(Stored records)
____________________
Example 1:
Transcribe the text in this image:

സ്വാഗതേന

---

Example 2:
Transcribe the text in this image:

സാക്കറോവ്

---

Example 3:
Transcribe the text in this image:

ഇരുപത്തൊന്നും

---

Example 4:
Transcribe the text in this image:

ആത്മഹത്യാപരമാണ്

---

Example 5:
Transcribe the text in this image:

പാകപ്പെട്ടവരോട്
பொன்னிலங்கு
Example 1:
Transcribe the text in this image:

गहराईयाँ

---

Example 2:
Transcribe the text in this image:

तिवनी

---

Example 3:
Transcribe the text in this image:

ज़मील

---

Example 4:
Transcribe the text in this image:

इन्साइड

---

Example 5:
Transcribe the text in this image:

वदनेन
____________________
*SHORT TASK*. Can you reproduce the data above verbatim, beginning at its very first line and stopping after the line that contains "ആത്മഹത്യാപരമാണ്"?

*THE REPLY*.
Example 1:
Transcribe the text in this image:

സ്വാഗതേന

---

Example 2:
Transcribe the text in this image:

സാക്കറോവ്

---

Example 3:
Transcribe the text in this image:

ഇരുപത്തൊന്നും

---

Example 4:
Transcribe the text in this image:

ആത്മഹത്യാപരമാണ്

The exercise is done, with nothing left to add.